The admission by John Brown, assistant director of the
Counterintelligence Division at the FBI, backed up a Senate
subcommittee report that found federal agencies had responded
too slowly as China recruited the researchers, leaving U.S.
taxpayers unwittingly funding the rise of China's economy and
military.
"With our present-day knowledge of the threat from Chinese
plans, we wish we had taken more rapid and comprehensive action
in the past," Brown told a Senate subcommittee. "The time to
make up for that is now."
Despite China's announcement in 2008 of the Thousand Talents
Plan - for which China had originally hoped to recruit 2,000
people but ended up recruiting more than 7,000 by 2017 - the FBI
did not respond strongly until last year, the report released on
Monday by the Senate's Permanent Subcommittee on Investigations
found.
Washington has confronted Beijing over what it believes are some
illicit methods to rapidly acquire technological advances, one
of many conflicts in the trade war between the two countries.

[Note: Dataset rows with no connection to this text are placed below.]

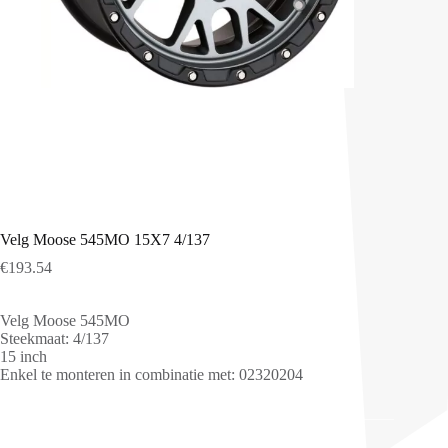
Velg Moose 545MO 15X7 4/137
€
193.54
Velg Moose 545MO
Steekmaat: 4/137
15 inch
Enkel te monteren in combinatie met: 02320204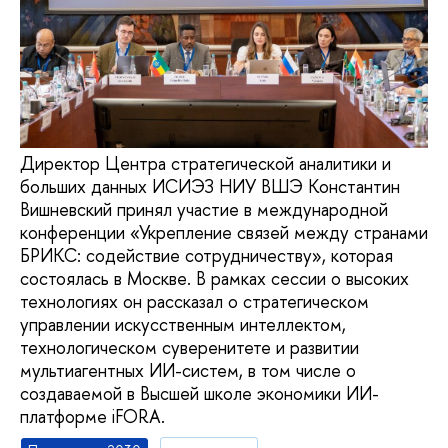
Директор Центра стратегической аналитики и
больших данных ИСИЭЗ НИУ ВШЭ Константин
Вишневский принял участие в международной
конференции «Укрепление связей между странами
БРИКС: содействие сотрудничеству», которая
состоялась в Москве. В рамках сессии о высоких
технологиях он рассказал о стратегическом
управлении искусственным интеллектом,
технологическом суверенитете и развитии
мультиагентных ИИ-систем, в том числе о
создаваемой в Высшей школе экономики ИИ-
платформе iFORA.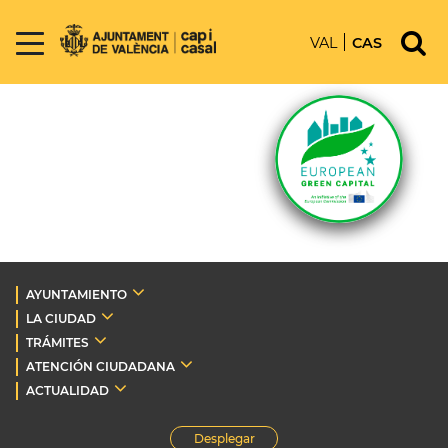
VAL
CAS
AYUNTAMIENTO
LA CIUDAD
TRÁMITES
ATENCIÓN CIUDADANA
ACTUALIDAD
Desplegar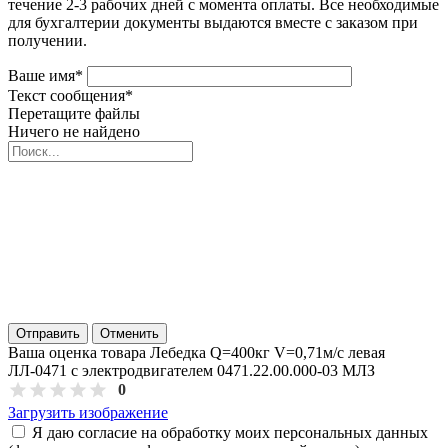
течение 2-3 рабочих дней с момента оплаты. Все необходимые
для бухгалтерии документы выдаются вместе с заказом при
получении.
Ваше имя
*
Текст сообщения
*
Перетащите файлы
Ничего не найдено
Отправить
Отменить
Ваша оценка товара Лебедка Q=400кг V=0,71м/с левая
ЛЛ-0471 с электродвигателем 0471.22.00.000-03 МЛЗ
0
Загрузить изображение
Я даю согласие на обработку моих персональных данных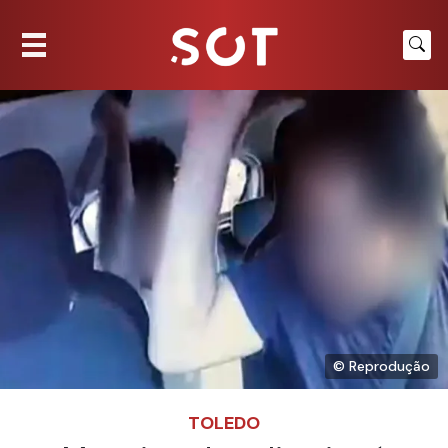
© Reprodução
TOLEDO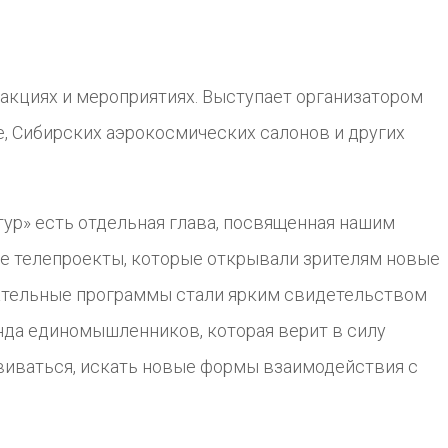
 акциях и мероприятиях. Выступает организатором
, Сибирских аэрокосмических салонов и других
тур» есть отдельная глава, посвященная нашим
е телепроекты, которые открывали зрителям новые
кательные программы стали ярким свидетельством
нда единомышленников, которая верит в силу
звиваться, искать новые формы взаимодействия с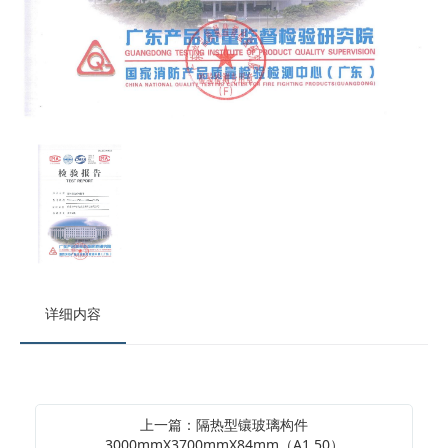
详细内容
上一篇：隔热型镶玻璃构件
3000mmX3700mmX84mm（A1.50）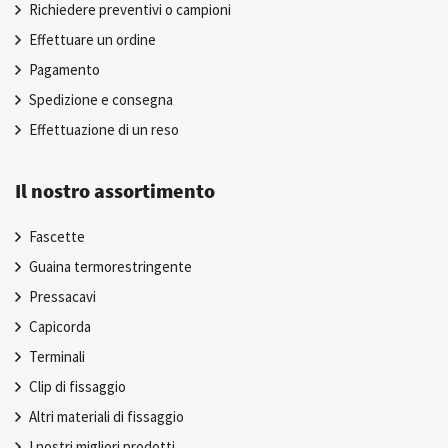
Richiedere preventivi o campioni
Effettuare un ordine
Pagamento
Spedizione e consegna
Effettuazione di un reso
Il nostro assortimento
Fascette
Guaina termorestringente
Pressacavi
Capicorda
Terminali
Clip di fissaggio
Altri materiali di fissaggio
I nostri migliori prodotti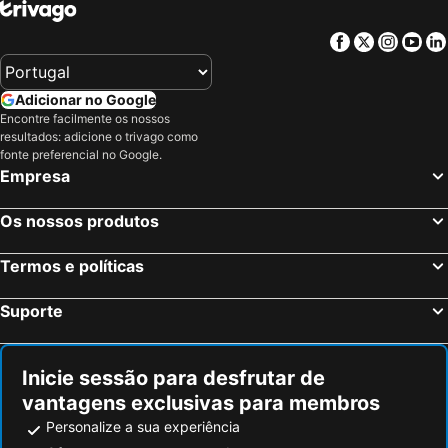
Facebook
Twitter
Insta
Yo
Adicionar no Google
Encontre facilmente os nossos
resultados: adicione o trivago como
fonte preferencial no Google.
Empresa
Os nossos produtos
Termos e políticas
Suporte
Inicie sessão para desfrutar de
vantagens exclusivas para membros
Personalize a sua experiência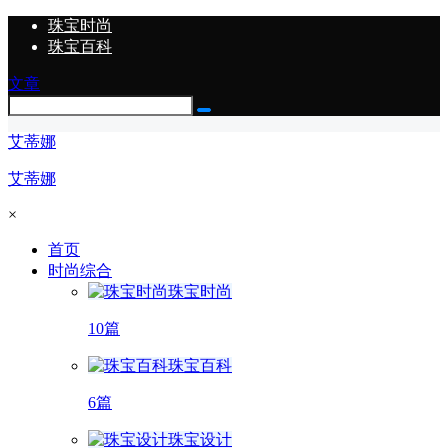
珠宝时尚
珠宝百科
文章
艾蒂娜
艾蒂娜
×
首页
时尚综合
珠宝时尚
10篇
珠宝百科
6篇
珠宝设计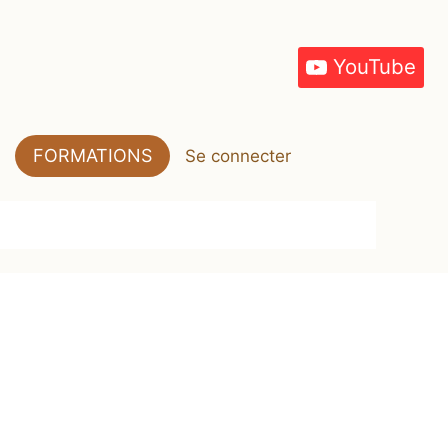
YouTube
FORMATIONS
Se connecter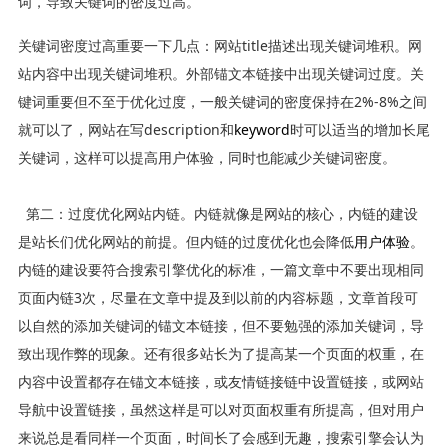
词，导致关键词的密度过高。
关键词密度过高重要一下几点：网站title描述出现关键词堆积。网
站内容中出现关键词堆积。外部锚文本链接中出现关键词过度。关
键词重要但不至于优化过度，一般关键词的密度保持在2%-8%之间
就可以了，网站在写description和
keyword
时可以适当的增加长尾
关键词，这样可以提高用户体验，同时也能减少关键词密度。
第二：过度优化网站内链。内链就像是网站的核心，内链的建设
是站长们优化网站的前提。但内链的过度优化也会降低
用户体验
。
内链的建设要符合搜索引擎优化的标准，一篇文章中不要出现相同
页面内链3次，尽量在文章中提及到以前的内容标题，文章首段可
以自然的添加关键词的锚文本链接，但不要勉强的添加关键词，导
致出现作弊的现象。还有很多站长为了提高某一个页面的权重，在
内容中设置都存在锚文本链接，或友情链接链中设置链接，或网站
导航中设置链接，虽然这样是可以对页面权重有所提高，但对用户
来说总是看同样一个页面，时间长了会感到无趣，搜索引擎会认为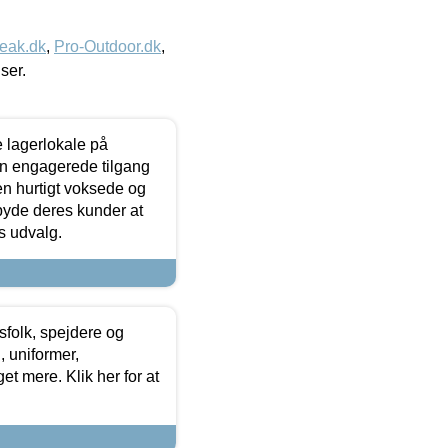
eak.dk
,
Pro-Outdoor.dk
,
iser.
le lagerlokale på
den engagerede tilgang
kken hurtigt voksede og
lbyde deres kunder at
s udvalg.
tsfolk, spejdere og
 uniformer,
et mere. Klik her for at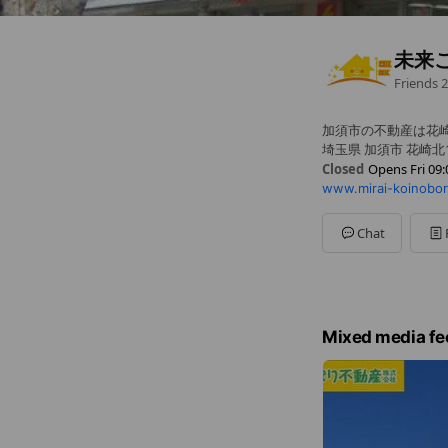
未来
Friends
2
加須市の不動産は花
埼玉県 加須市 花崎北1-
Closed
Opens Fri 09:
www.mirai-koinobor
Sun
09:00 - 18:00
Mon
09:00 - 18:00
Tue
09:00 - 18:00
Chat
Wed
Closed
Thu
09:00 - 18:00
Fri
09:00 - 18:00
Sat
09:00 - 18:00
Mixed media fe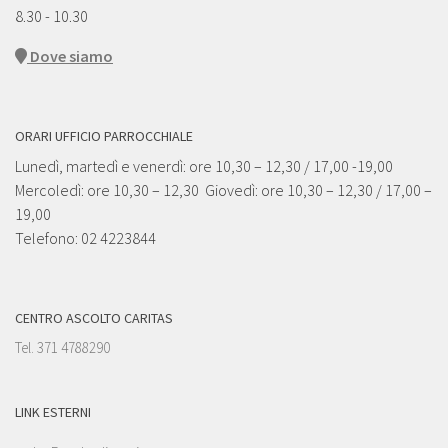
8.30 - 10.30
Dove siamo
ORARI UFFICIO PARROCCHIALE
Lunedì, martedì e venerdì: ore 10,30 – 12,30 / 17,00 -19,00
Mercoledì: ore 10,30 – 12,30 Giovedì: ore 10,30 – 12,30 / 17,00 –
19,00
Telefono: 02 4223844
CENTRO ASCOLTO CARITAS
Tel. 371 4788290
LINK ESTERNI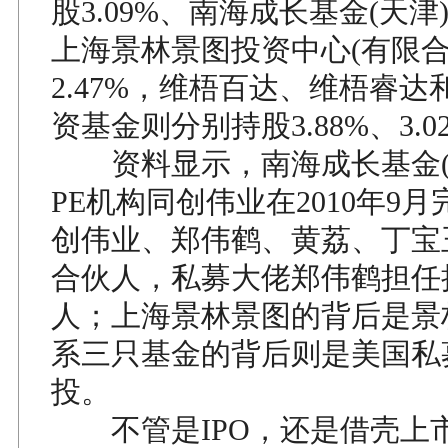
股3.09%、南海成长基金(天津)
上海景林景图投资中心(有限合
2.47%，维梧百达、维梧睿
资基金则分别持股3.88%、3.02
资料显示，南海成长基金(
PE机构同创伟业在2010年9
创伟业、郑伟鹤、黄荔、丁宝
合伙人，私募大佬郑伟鹤担任
人；上海景林景图的背后是景
系三只基金的背后则是美国私
投。
不管是IPO，还是借壳上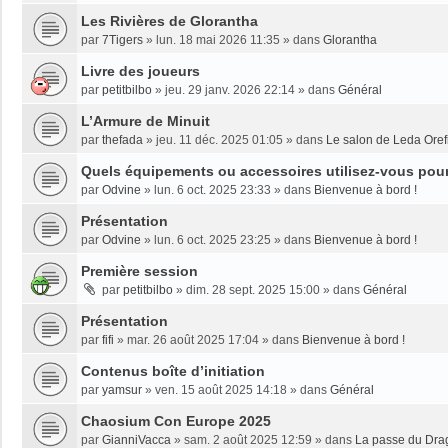
Les Rivières de Glorantha
par
7Tigers
»
lun. 18 mai 2026 11:35
» dans
Glorantha
Livre des joueurs
par
petitbilbo
»
jeu. 29 janv. 2026 22:14
» dans
Général
L’Armure de Minuit
par
thefada
»
jeu. 11 déc. 2025 01:05
» dans
Le salon de Leda Oref
Quels équipements ou accessoires utilisez-vous pour 
par
Odvine
»
lun. 6 oct. 2025 23:33
» dans
Bienvenue à bord !
Présentation
par
Odvine
»
lun. 6 oct. 2025 23:25
» dans
Bienvenue à bord !
Première session
par
petitbilbo
»
dim. 28 sept. 2025 15:00
» dans
Général
Présentation
par
fifi
»
mar. 26 août 2025 17:04
» dans
Bienvenue à bord !
Contenus boîte d’initiation
par
yamsur
»
ven. 15 août 2025 14:18
» dans
Général
Chaosium Con Europe 2025
par
GianniVacca
»
sam. 2 août 2025 12:59
» dans
La passe du Dra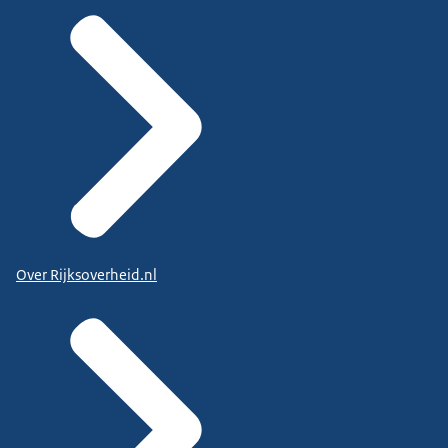
Over Rijksoverheid.nl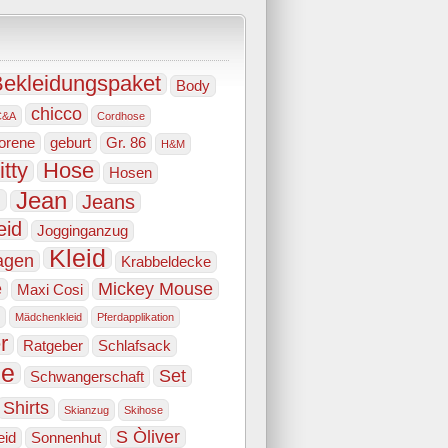
ekleidungspaket
Body
chicco
C&A
Cordhose
orene
geburt
Gr. 86
H&M
itty
Hose
Hosen
e
Jean
Jeans
eid
Jogginganzug
Kleid
agen
Krabbeldecke
e
Mickey Mouse
Maxi Cosi
Mädchenkleid
Pferdapplikation
r
Ratgeber
Schlafsack
he
Set
Schwangerschaft
Shirts
Skianzug
Skihose
S Òliver
eid
Sonnenhut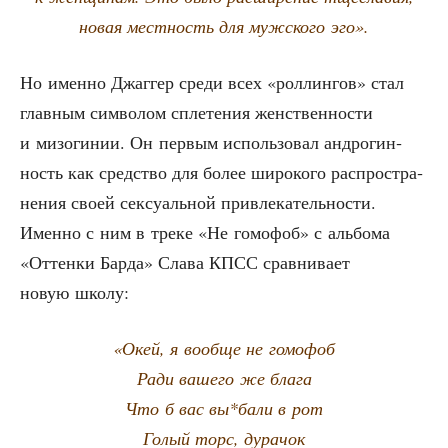
новая мест­ность для муж­ско­го эго».
Но имен­но Джаг­гер сре­ди всех «рол­лин­гов» стал
глав­ным сим­во­лом спле­те­ния жен­ствен­но­сти
и мизо­ги­нии. Он пер­вым исполь­зо­вал андро­гин­
ность как сред­ство для более широ­ко­го рас­про­стра­
не­ния сво­ей сек­су­аль­ной при­вле­ка­тель­но­сти.
Имен­но с ним в тре­ке «Не гомо­фоб» с аль­бо­ма
«Оттен­ки Бар­да» Сла­ва КПСС срав­ни­ва­ет
новую школу:
«Окей, я вооб­ще не гомофоб
Ради ваше­го же блага
Что б вас вы*бали в рот
Голый торс, дурачок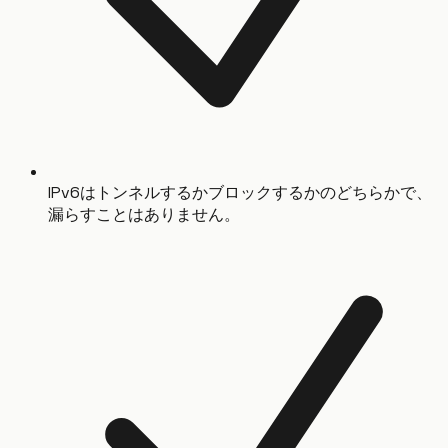
IPv6はトンネルするかブロックするかのどちらかで、
漏らすことはありません。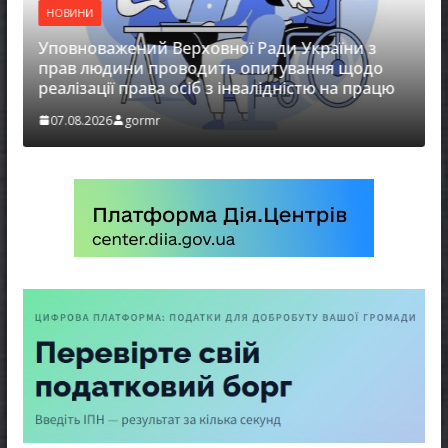
НОВИНИ
Уповноважений Верховної Ради України з
прав людини проводить опитування щодо
реалізації права осіб з інвалідністю на працю
07.08.2026
gormr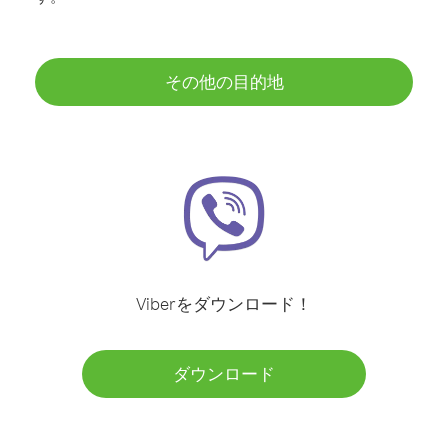
その他の目的地
Viberをダウンロード！
ダウンロード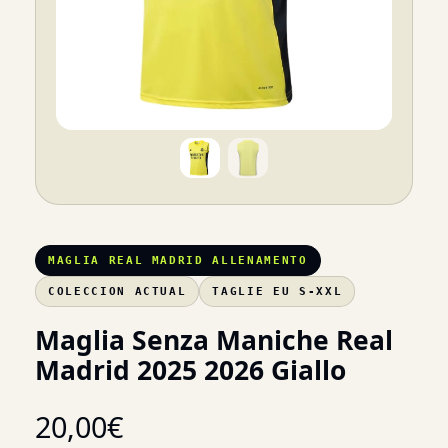
MAGLIA REAL MADRID ALLENAMENTO
COLECCION ACTUAL
TAGLIE EU S-XXL
Maglia Senza Maniche Real
Madrid 2025 2026 Giallo
20,00
€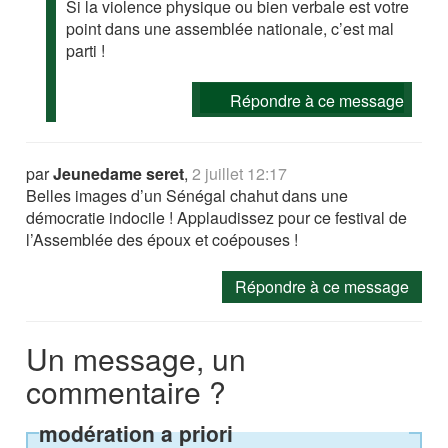
Si la violence physique ou bien verbale est votre
point dans une assemblée nationale, c’est mal
parti !
Répondre à ce message
par
Jeunedame seret
,
2 juillet 12:17
Belles images d’un Sénégal chahut dans une
démocratie indocile ! Applaudissez pour ce festival de
l’Assemblée des époux et coépouses !
Répondre à ce message
Un message, un
commentaire ?
modération a priori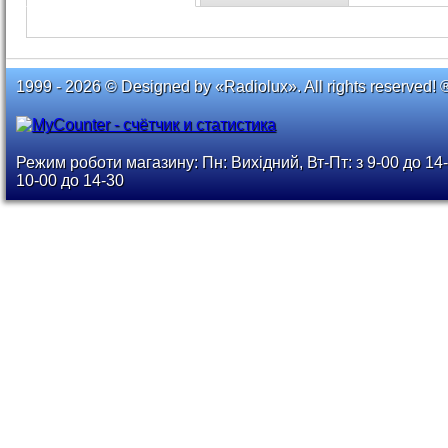
1999 - 2026 © Designed by «Radiolux». All rights reserved! 
Режим роботи магазину: Пн: Вихідний, Вт-Пт: з 9-00 до 14-
10-00 до 14-30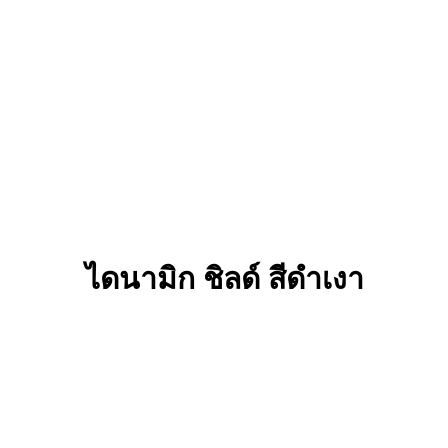
ไดนามิก ชิลด์ สีดําเงา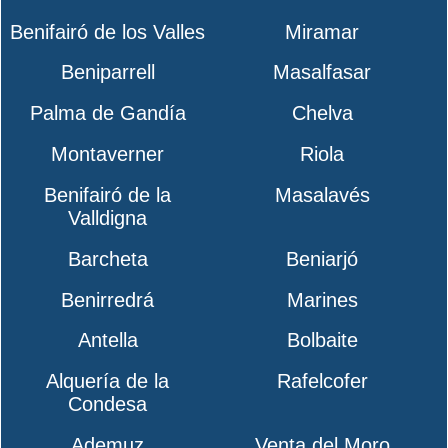
Benifairó de los Valles
Miramar
Beniparrell
Masalfasar
Palma de Gandía
Chelva
Montaverner
Riola
Benifairó de la
Masalavés
Valldigna
Barcheta
Beniarjó
Benirredrá
Marines
Antella
Bolbaite
Alquería de la
Rafelcofer
Condesa
Ademuz
Venta del Moro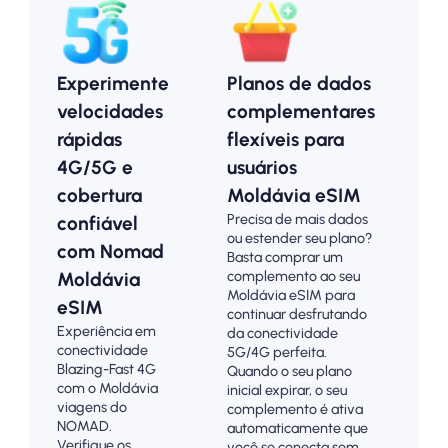
Experimente
Planos de dados
P
velocidades
complementares
p
rápidas
flexíveis para
M
4G/5G e
usuários
e
cobertura
Moldávia eSIM
o
Precisa de mais dados
confiável
a
ou estender seu plano?
com Nomad
p
Basta comprar um
Es
complemento ao seu
Moldávia
pl
Moldávia eSIM para
eSIM
Mo
continuar desfrutando
Experiência em
pa
da conectividade
conectividade
co
5G/4G perfeita.
Blazing-Fast 4G
4
Quando o seu plano
com o Moldávia
co
inicial expirar, o seu
viagens do
Pa
complemento é ativa
NOMAD.
an
automaticamente que
Verifique os
pa
você se conecta sem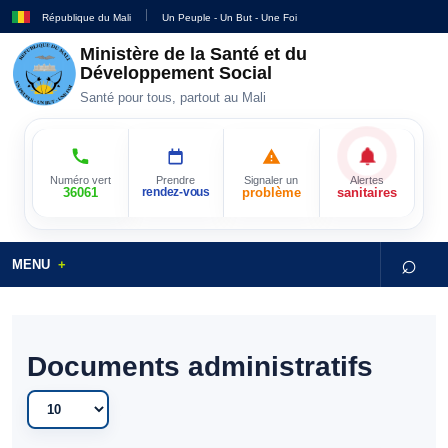
République du Mali
Un Peuple - Un But - Une Foi
Ministère de la Santé et du
Développement Social
Santé pour tous, partout au Mali
Numéro vert
Prendre
Signaler un
Alertes
36061
rendez-vous
problème
sanitaires
⌕
MENU
Documents administratifs
Afficher #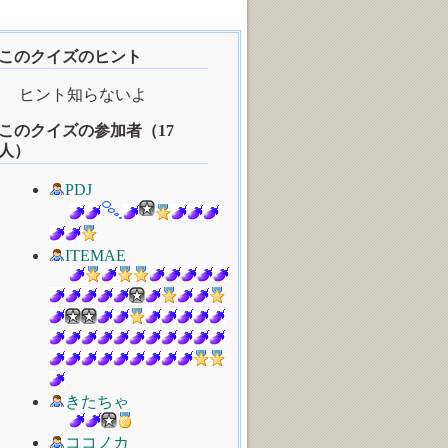
このクイズのヒント
ヒント知らないよ
このクイズの参加者（17
人）
PDJ
ITEMAE
きたちゃ
ココノカ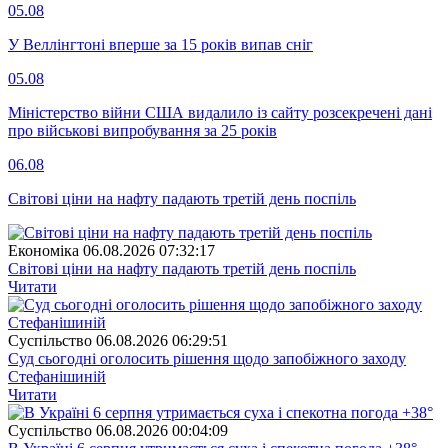
05.08
У Веллінгтоні вперше за 15 років випав сніг
05.08
Міністерство війни США видалило із сайту розсекречені дані
про військові випробування за 25 років
06.08
Світові ціни на нафту падають третій день поспіль
Економіка
06.08.2026 07:32:17
Світові ціни на нафту падають третій день поспіль
Читати
Суспiльство
06.08.2026 06:29:51
Суд сьогодні оголосить рішення щодо запобіжного заходу
Стефанішиній
Читати
Суспiльство
06.08.2026 00:04:09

China's foreign ministry spokesman said U.S. accusations that
China was stealing intellectual property were groundless.
Strengthening cooperation and communication in science and
technology benefits both countries as well as humanity, Geng
told a regular briefing in Beijing.
The U.S. senators also pressed officials from the National
Science Foundation, the National Institutes of Health, and the
Department of Energy and State Department about what should be
done to counter China's efforts to steal intellectual property.
"I hope very much that this is one of the first steps we take in
developing a real national strategy in combating this because
clearly China has a strategy, and we need one of our own,"
Senator Maggie Hassan said.
Senators Rob Portman, the Republican subcommittee chairman, and
Tom Carper, its top Democrat, said on Monday they would use the
report to write legislation to end "this abuse" of U.S.
research, intelligence property and taxpayer money.